Monet, Renoir, Degas, and Their Circle: French Impressionism and the Northwest

Tacoma Art Museum, Tacoma, WA

TACOMA ART MUSEUM, Tacoma WA - To Jan 5, 2020
by Rosemary Ponnekanti
If you’re expecting a blockbuster full of water lilies, you won’t find it at Tacoma Art Museum’s new Impressionist show. But in fact, Monet, Renoir, Degas, and Their Circle is much more interesting: a dive into multiple Impressionist modes and how they played out in America’s West.
The show, co-curated by TAM director David Setford, pulls in loans from Northwest institutions and private collectors for some unexpected gems. There’s Degas – but not the usual dancer canvases. Instead, two small bronzes contrast toned muscles with soft gazes, while painted ballerinas float over a silk fan like a surrealistic gold dream.
On the facing wall is a landscape of landscapes, sweeping over green hillsides and tranquil waterways. It’s a perfect comparison of style: Monet details roofs and fields with long vertical strokes, while Gustave Caillebotte’s waves are horizontal and Alfred Sisley plays with dots. There’s also a portrait wall, where Berthe Morisot’s women are secretive and moody and Pierre-Auguste Renoir’s bright. A darker olive wall frames the more somber millwheels and forests of Courbet and Jean-Baptiste-Camille Corot.

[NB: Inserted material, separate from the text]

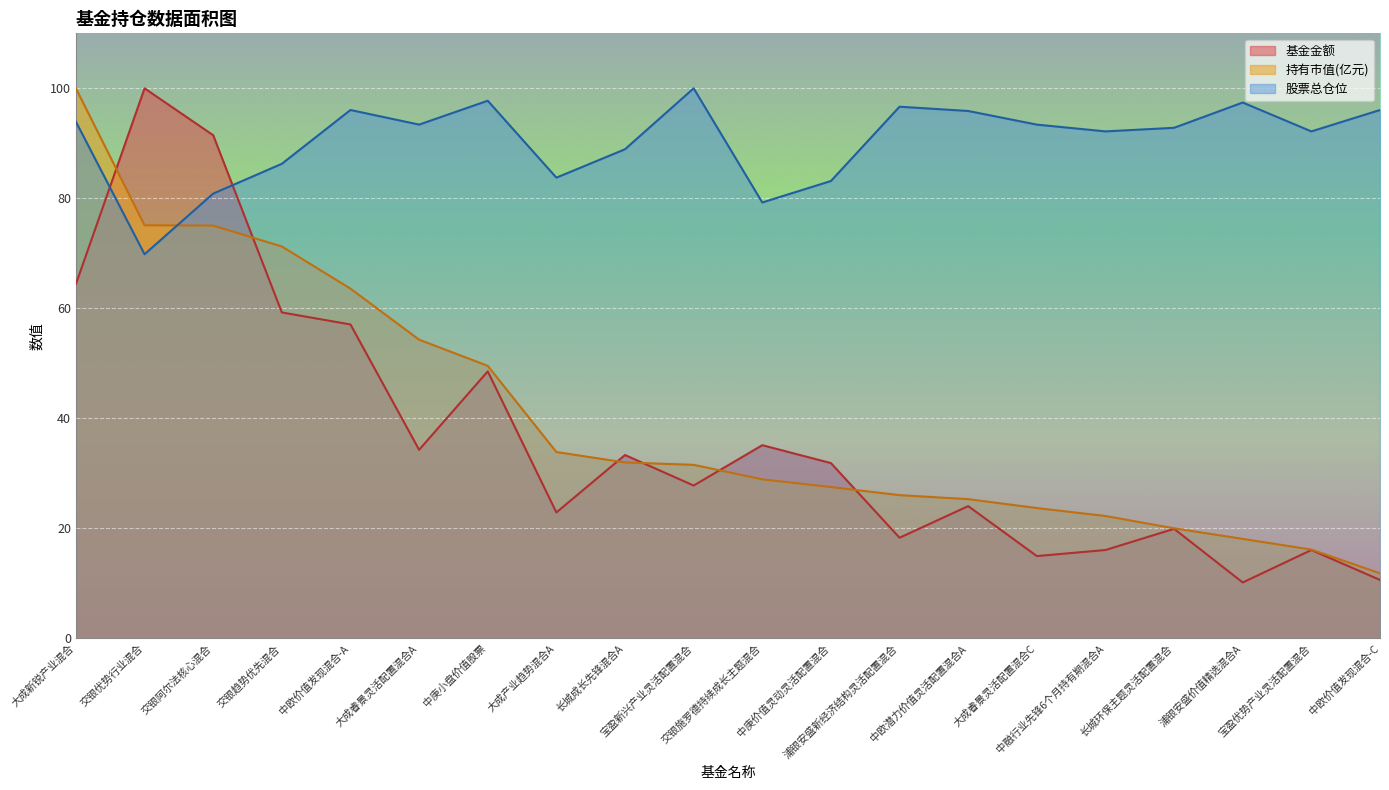

What is the highest value of the 基金金额 series?

100.0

Around the corner, Impressionism crosses the Atlantic. Co-curator Margaret Bullock says she was aiming for “a representative cross-section both of the variety of ways Northwest artists interpreted the style, as well as how they came to know about it,” and she has achieved that: Childe Hassam’s sparkling jewel tones, Cecilia Beaux’s classical faces and frilly dresses, the soft, watery Oregon landscapes of C.C. McKim and Clara Jane Stephens. Most fascinating is the work of Fokko Tadama, who migrated from India to Seattle, and whose pale pink and gold scenery is more celestial than Northwest.
Yes, there is one big Monet: River at Lavacourt (1879), with ripples of olive, blue and lavender, and a pink tree arching into the sky like a Degas dancer.
The Impressionists – French and American – were much broader and deeper than just a pond of water lilies. This show dives into those depths.